### [INSTRUCTIONS FOR THE TASK]
Reproduce the text of the records below, substituting "院長の日記" for every occurrence of "副院長の日記" and leaving everything else unchanged.

### [INPUT DATA]
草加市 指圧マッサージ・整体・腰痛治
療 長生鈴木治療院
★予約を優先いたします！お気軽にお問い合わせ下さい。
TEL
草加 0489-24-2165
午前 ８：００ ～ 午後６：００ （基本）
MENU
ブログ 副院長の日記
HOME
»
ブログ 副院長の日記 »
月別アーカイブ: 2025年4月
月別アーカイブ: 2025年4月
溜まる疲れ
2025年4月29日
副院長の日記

### [RESULT OF THIS TASK]
草加市 指圧マッサージ・整体・腰痛治
療 長生鈴木治療院
★予約を優先いたします！お気軽にお問い合わせ下さい。
TEL
草加 0489-24-2165
午前 ８：００ ～ 午後６：００ （基本）
MENU
ブログ 院長の日記
HOME
»
ブログ 院長の日記 »
月別アーカイブ: 2025年4月
月別アーカイブ: 2025年4月
溜まる疲れ
2025年4月29日
院長の日記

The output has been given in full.